Der ungarische Spieler Szabolcs "GrassHopper" Csepe hat mit einer sechstägigen Gaming-Session den offiziellen Guinness-Weltrekord für den längsten Videospiel-Marathon(öffnet im neuen Fenster) aufgestellt.

Laut Guinness spielte Csepe vom 23. bis 29. Oktober 2024 ganze 144 Stunden lang Dance Dance Revolution – ein Tanzspiel. Der Rekord wurde nun offiziell anerkannt und auf der Webseite von Guinness World Records vorgestellt, was international mediale Aufmerksamkeit erregt.

Csepe ist kein Neuling im Rekordgeschäft: Zuvor hatte er bereits die Bestmarke für den längsten Rennspiel-Marathon mit 90 Stunden in Gran Turismo 7 sowie den längsten Puzzle-Marathon mit 32 Stunden Tetris aufgestellt.

Mit den jetzt bestätigten 144 Stunden übertraf er nicht nur seine bisherigen Tanz-Rekorde von 121 und 130 Stunden, sondern auch den bisherigen Gesamtbestwert von 138 Stunden aus dem Jahr 2015.

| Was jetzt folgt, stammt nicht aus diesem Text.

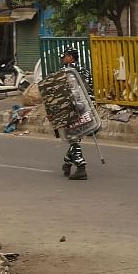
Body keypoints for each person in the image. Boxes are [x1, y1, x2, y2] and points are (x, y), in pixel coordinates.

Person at [59, 48, 93, 181]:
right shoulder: (84, 71)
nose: (63, 59)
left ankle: (80, 166)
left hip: (74, 109)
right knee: (75, 136)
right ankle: (67, 162)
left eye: (65, 56)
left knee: (73, 137)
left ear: (71, 58)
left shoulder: (67, 73)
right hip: (87, 108)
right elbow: (90, 89)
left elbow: (64, 92)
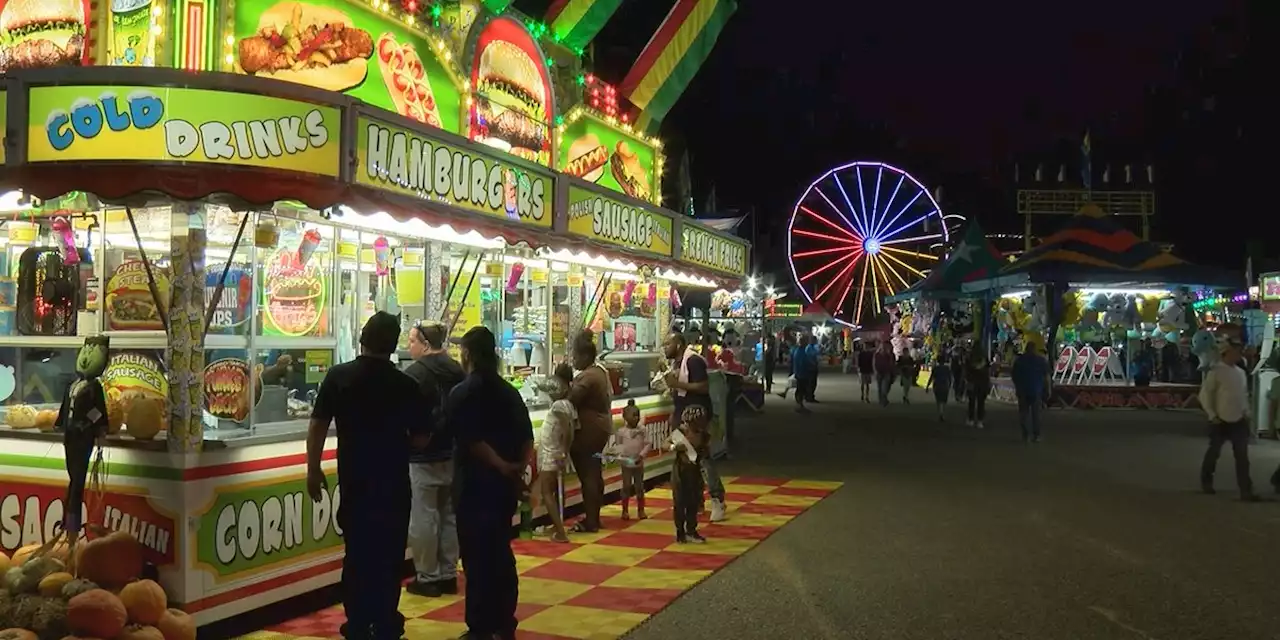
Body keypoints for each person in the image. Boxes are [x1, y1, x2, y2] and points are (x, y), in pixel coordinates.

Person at [306, 312, 421, 640]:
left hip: (355, 482)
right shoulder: (406, 384)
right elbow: (423, 437)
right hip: (394, 485)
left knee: (357, 554)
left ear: (361, 338)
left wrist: (313, 469)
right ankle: (384, 620)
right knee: (389, 555)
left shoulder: (339, 377)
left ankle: (357, 622)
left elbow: (317, 425)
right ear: (393, 344)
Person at [447, 326, 535, 639]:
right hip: (502, 489)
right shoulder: (509, 392)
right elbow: (527, 439)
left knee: (476, 558)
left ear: (467, 354)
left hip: (473, 486)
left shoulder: (463, 393)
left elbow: (470, 441)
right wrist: (516, 470)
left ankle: (481, 626)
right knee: (500, 551)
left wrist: (500, 465)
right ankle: (504, 620)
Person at [403, 321, 465, 598]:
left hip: (423, 455)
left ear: (426, 344)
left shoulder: (414, 373)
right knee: (449, 514)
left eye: (413, 341)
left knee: (424, 517)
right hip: (453, 451)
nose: (409, 346)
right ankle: (449, 574)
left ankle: (428, 576)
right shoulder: (458, 371)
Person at [664, 331, 727, 522]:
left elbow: (703, 387)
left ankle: (717, 499)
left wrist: (678, 384)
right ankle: (696, 500)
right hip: (682, 416)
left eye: (668, 344)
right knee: (687, 460)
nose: (665, 347)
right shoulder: (677, 363)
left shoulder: (693, 361)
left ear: (680, 344)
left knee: (702, 459)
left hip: (697, 418)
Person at [1199, 340, 1260, 501]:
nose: (1238, 355)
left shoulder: (1240, 372)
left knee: (1242, 456)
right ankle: (1206, 481)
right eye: (1235, 351)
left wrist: (1246, 411)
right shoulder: (1216, 371)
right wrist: (1212, 415)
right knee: (1214, 452)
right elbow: (1205, 395)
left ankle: (1245, 489)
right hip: (1220, 419)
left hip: (1238, 418)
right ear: (1226, 353)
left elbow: (1243, 395)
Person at [568, 330, 612, 533]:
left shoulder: (588, 377)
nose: (573, 359)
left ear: (585, 356)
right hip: (600, 428)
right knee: (594, 472)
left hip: (589, 431)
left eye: (575, 356)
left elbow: (570, 398)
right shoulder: (599, 371)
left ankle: (591, 520)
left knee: (588, 475)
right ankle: (595, 516)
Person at [532, 363, 575, 543]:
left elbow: (567, 428)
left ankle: (560, 531)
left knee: (547, 492)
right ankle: (557, 525)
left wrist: (563, 450)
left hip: (552, 453)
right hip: (557, 452)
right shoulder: (567, 404)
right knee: (557, 491)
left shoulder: (559, 406)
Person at [669, 404, 709, 544]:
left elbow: (706, 453)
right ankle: (680, 532)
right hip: (680, 471)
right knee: (679, 502)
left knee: (694, 501)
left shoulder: (704, 434)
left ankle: (691, 531)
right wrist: (674, 447)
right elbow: (665, 444)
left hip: (695, 471)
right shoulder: (681, 431)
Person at [616, 399, 650, 520]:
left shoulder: (642, 430)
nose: (636, 418)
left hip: (638, 462)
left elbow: (647, 444)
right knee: (626, 486)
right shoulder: (621, 432)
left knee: (639, 486)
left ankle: (641, 510)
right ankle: (624, 510)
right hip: (626, 463)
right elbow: (619, 446)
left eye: (638, 416)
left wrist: (641, 455)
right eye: (633, 416)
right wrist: (620, 457)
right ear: (625, 417)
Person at [1012, 342, 1051, 443]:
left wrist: (1017, 387)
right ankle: (1036, 435)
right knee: (1036, 414)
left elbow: (1014, 376)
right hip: (1036, 390)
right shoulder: (1041, 361)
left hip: (1023, 390)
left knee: (1023, 413)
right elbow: (1047, 377)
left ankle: (1025, 434)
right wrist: (1048, 389)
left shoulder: (1019, 361)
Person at [926, 351, 953, 421]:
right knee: (944, 400)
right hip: (944, 385)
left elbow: (931, 377)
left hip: (937, 385)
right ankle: (942, 413)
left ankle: (940, 412)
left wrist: (927, 386)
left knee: (938, 400)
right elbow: (949, 378)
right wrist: (949, 385)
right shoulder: (947, 368)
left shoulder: (935, 368)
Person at [873, 342, 896, 407]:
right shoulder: (877, 354)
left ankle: (883, 399)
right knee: (880, 388)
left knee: (885, 388)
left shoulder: (891, 355)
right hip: (879, 372)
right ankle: (882, 400)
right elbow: (874, 363)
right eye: (882, 347)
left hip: (887, 372)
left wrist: (890, 356)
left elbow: (892, 364)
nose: (884, 348)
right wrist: (875, 371)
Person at [805, 337, 822, 403]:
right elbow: (809, 357)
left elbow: (817, 354)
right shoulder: (808, 348)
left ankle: (810, 396)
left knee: (813, 383)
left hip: (814, 367)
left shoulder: (814, 347)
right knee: (811, 383)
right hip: (810, 367)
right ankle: (809, 396)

Und um es klar zu sagen: Der Ungar hat nicht etwa den Rekord für das längste Tanzen bei einem Tanzspiel errungen, sondern wirklich für die längste Gaming-am-Stück-Zeit.

Nur extrem kurze Pausen

Während der sechs Tage spielte Csepe über 3.000 Songs und verbrannte nach eigenen Angaben rund 22.000 Kilokalorien. Zuschauer des Livestreams konnten alle 1.152 im Spiel enthaltenen Stücke mehrfach hören – ergänzt um Bonusklassiker aus den frühen Dance-Dance-Revolution-Teilen, die über eine Mini-Heimspielhalle zugeschaltet waren.

Dance Dance Revolution stammt von Konami und gilt seit Ende der 1990er-Jahre als Pionier des Musik- und Rhythmusspiel-Genres. Spieler treten auf einer Bodenmatte mit Richtungspfeilen im Takt zur Musik an und müssen die Bewegungen präzise ausführen – eine körperlich fordernde Mischung aus Spiel und Tanz.

Während der 144 Stunden durfte Csepe nach den Guinness-Regeln nur alle 60 Minuten fünf Minuten Pause machen, die er für kurze Ruhephasen sammelte. Guinness würdigt die Leistung als "außergewöhnlichen Beweis für Disziplin und Ausdauer" und als neuen Maßstab für Marathon-Gaming weltweit.